Here’s an example: A pulp and paper manufacturer used a PFPE grease to prevent unexpected bearing failures in its pulp dryer, which had previously experienced approximately 10 bearing failures per year. The new grease saved the mill an estimated $1.7 million in downtime each year on the pulp dryer alone. If the company had extended the use of PFPE lubricants to the plant’s 3,000 electric motors, which ran without re-lubrication and suffered regular breakdowns, the mill could have saved an additional $6 million.

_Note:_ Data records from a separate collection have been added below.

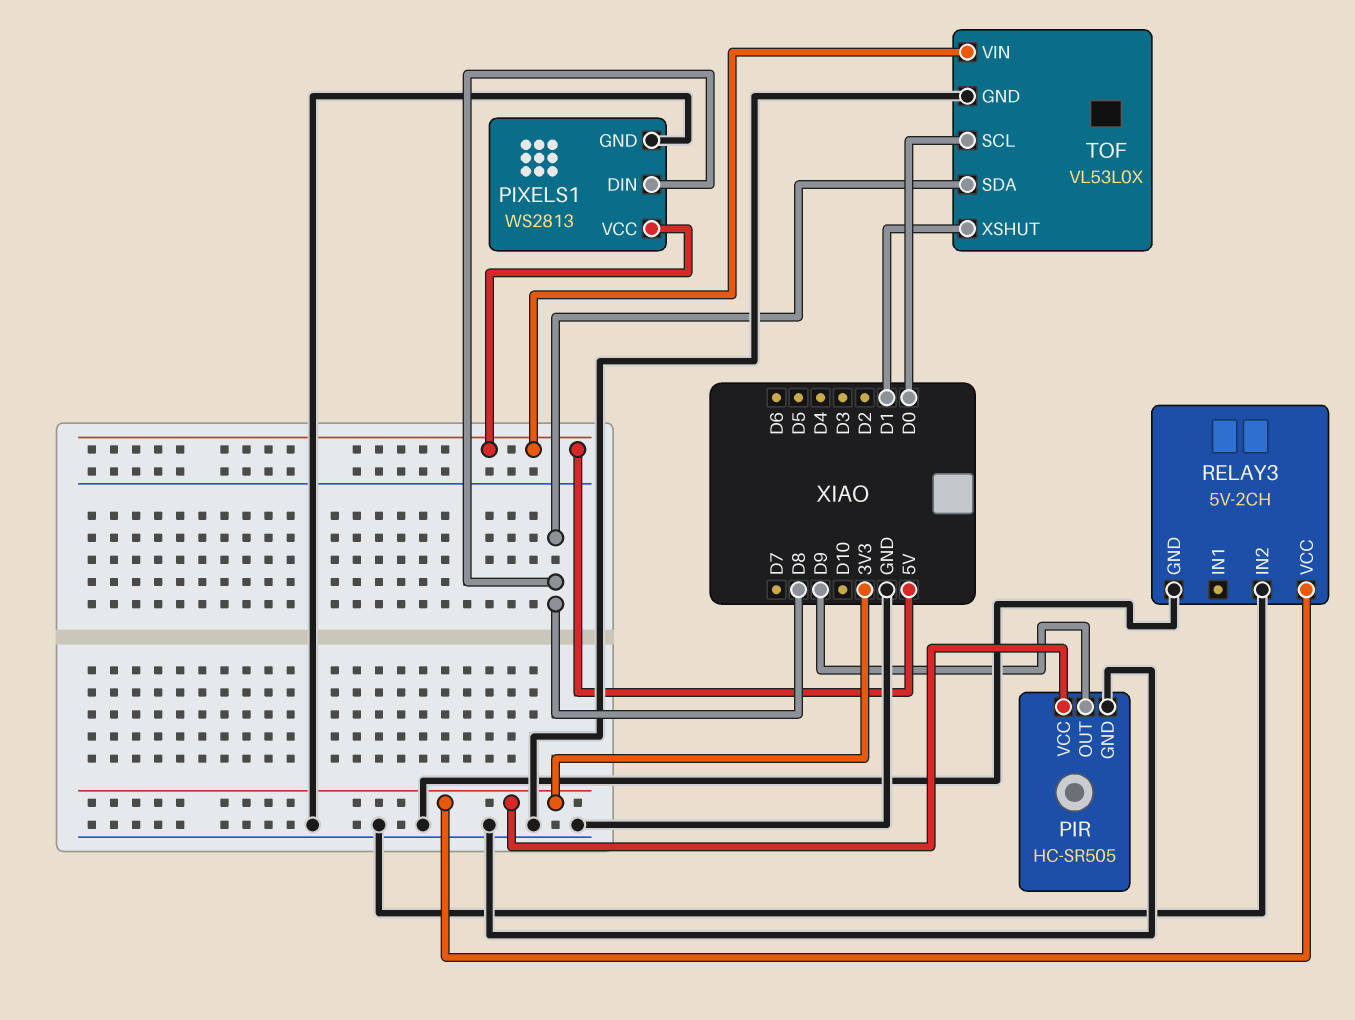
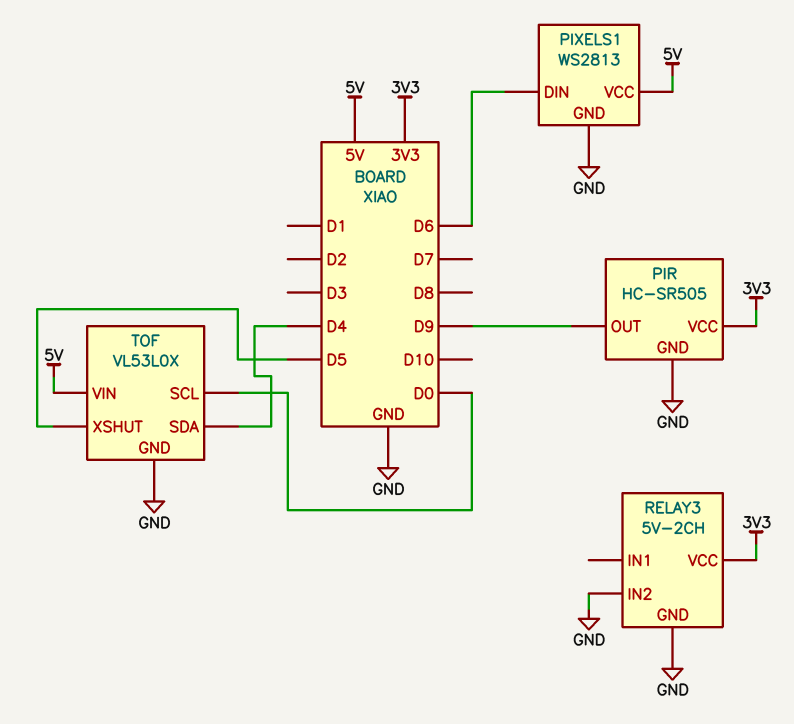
PIXELS1 pin DIN: D8 -> D6
TOF pin SDA: D8 -> D4
TOF pin XSHUT: D1 -> D5

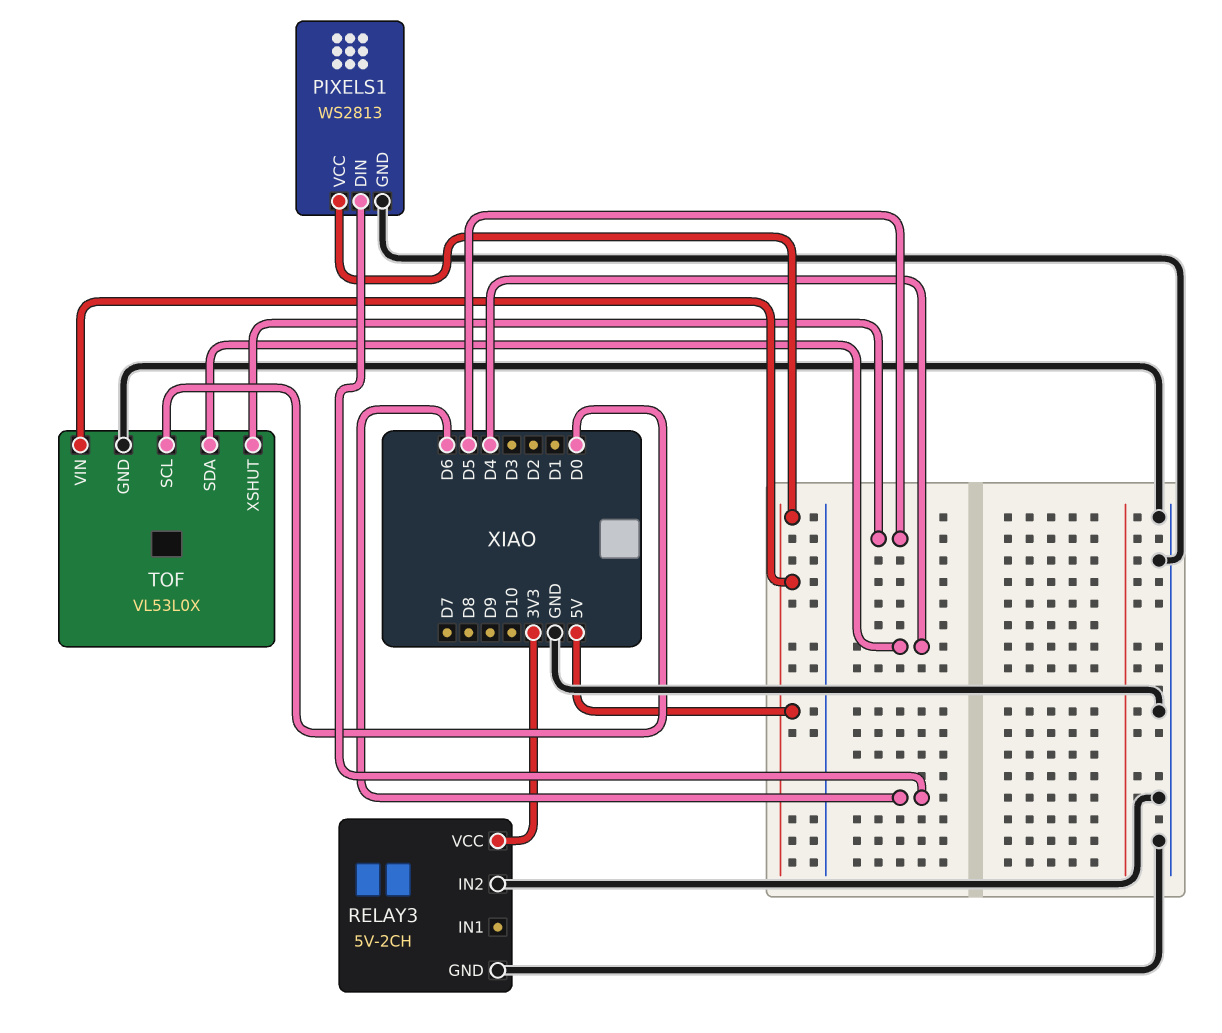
PIR: HC-SR505 -> none
PIR pin GND: GND -> none
PIR pin OUT: D9 -> none
PIR pin VCC: 3V3 -> none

How is that possible? We know the cost of operating a single 50-hp electric motor without any re-lubrication for six years, which is the average size, state and lifetime of the plant’s electric motors, has an estimated net present value (NPV) of more than $4,800, while the same motor using a PFPE grease has an NPV of approximately $2,700 (a savings of more than 43%). Multiply that savings by the 3,000 electric motors on site and it yields a total saving of more than $6 million over a six-year period.

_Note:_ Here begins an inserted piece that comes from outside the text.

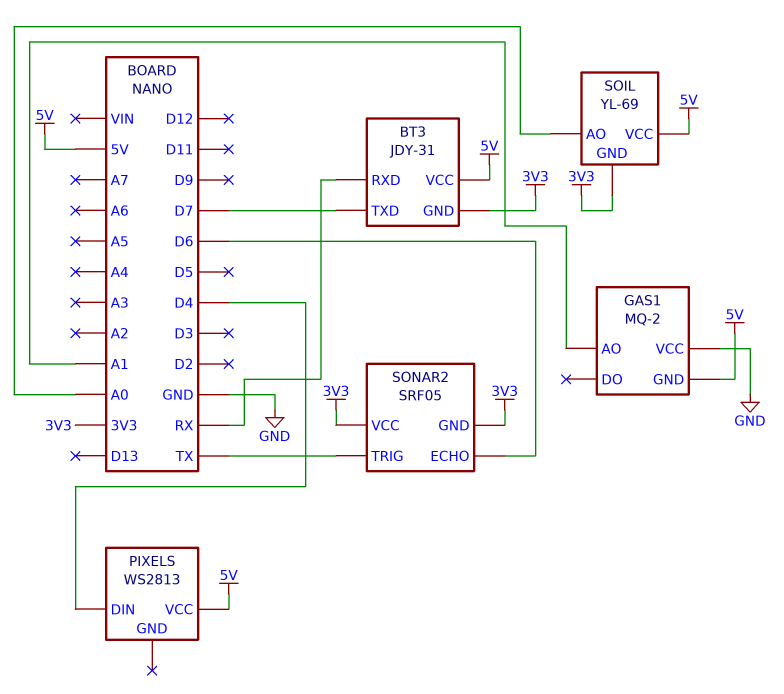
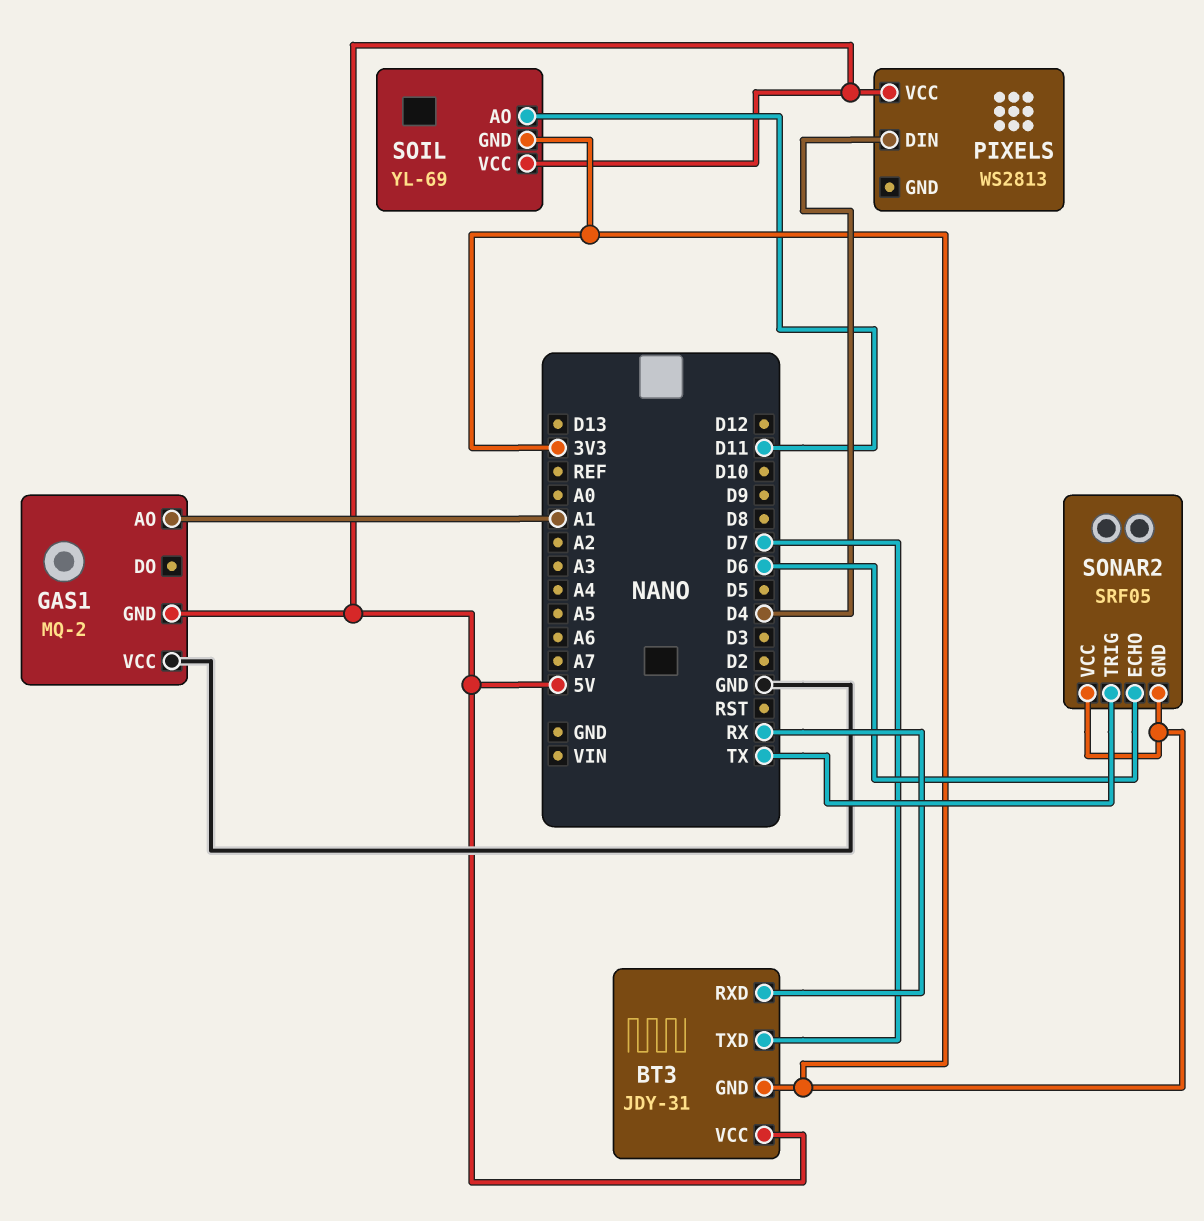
SOIL pin AO: A0 -> D11

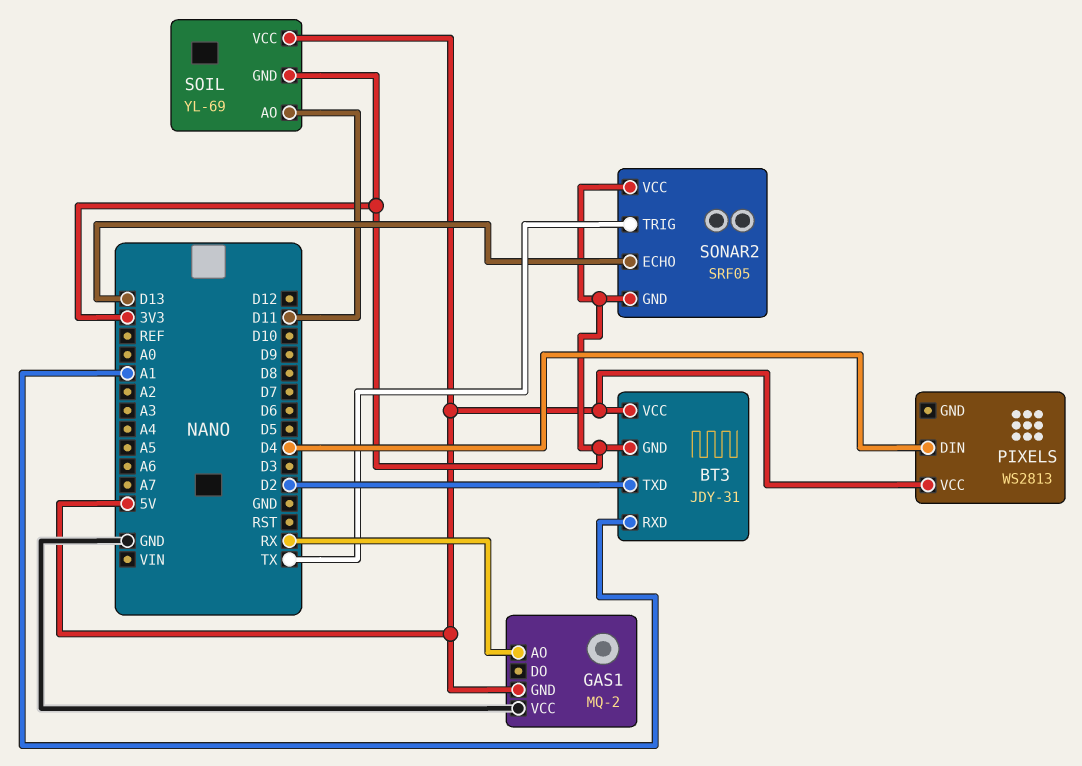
BT3 pin RXD: RX -> A1
BT3 pin TXD: D7 -> D2
GAS1 pin AO: A1 -> RX
SONAR2 pin ECHO: D6 -> D13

PFPE’s stable, lasting performance under harsh conditions can help generate significant savings over the equipment lifespan, and specifying the lubricant class upfront can drive significant end user value. According to a separate annual cost comparison between a PFPE and a conventional hydrocarbon lubricant, PFPEs cost 23.5% less ($1,772 vs. $2,250).

Thomas Blunt and Carl Walther, Global Technical Service Engineers

Krytox Performance Lubricants

Chemours

The Lubricant Landscape

Fig. 6

A lubricant’s performance varies greatly depending on what type or classification it falls under. Understanding the strengths and weaknesses of each class of lubricant can help in maximizing equipment performance and lifespan. Here’s a quick look at each of them:

Diesters are synthetic lubricants that provide good thermal, oxidation, and hydrolytic stability, as well as above-average lubricating ability and low toxicity and volatility. However, diesters have only moderate fire resistance and poor compatibility with seal materials.

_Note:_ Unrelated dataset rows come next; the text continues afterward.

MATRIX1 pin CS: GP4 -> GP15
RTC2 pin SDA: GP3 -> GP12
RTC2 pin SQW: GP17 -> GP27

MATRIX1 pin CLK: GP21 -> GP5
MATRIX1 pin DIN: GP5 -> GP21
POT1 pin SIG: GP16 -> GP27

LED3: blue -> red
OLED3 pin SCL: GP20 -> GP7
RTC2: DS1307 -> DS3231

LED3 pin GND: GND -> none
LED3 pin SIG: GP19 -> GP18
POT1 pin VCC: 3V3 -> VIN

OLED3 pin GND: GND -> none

Mineral oil offers excellent hydrolytic stability and good lubricating ability, low toxicity, and decent compatibility with seal materials. However, mineral lubricants provide poor fire resistance and only moderate levels of thermal and oxidation stability.

Perfluoropolyethers (PFPEs) are synthetic lubricants with excellent thermal and chemical stability, low volatility, and unmatched lubricity at extreme temperatures. PFPEs are well-suited as long-lasting lubricants for extreme environments that require chemical inertness or extreme pressure capabilities.

Polyalphaolefins (PAOs) are synthetic lubricants that boast excellent hydrolytic stability and extremely low toxicity, along with above-average oxidation stability, extremely low volatility, broad seal compatibility, and excellent lubricating ability. Yet PAOs have limited capabilities across temperature extremes and only moderate thermal stability and poor fire resistance.

Poly Esters are synthetic lubricants with performance capabilities similar to those of diesters, albeit with better hydrolytic stability and slightly stronger thermal stability and overall lubricating ability.

Silicone lubricants have good chemical inertness, thermal stability, and low volatility, making them a good choice for certain applications. However, their ability to form a lubricating film is low. Consequently, silicone lubricants cannot support high loads. Silicones are also known to move around or migrate easily, which can cause serious concerns in some applications.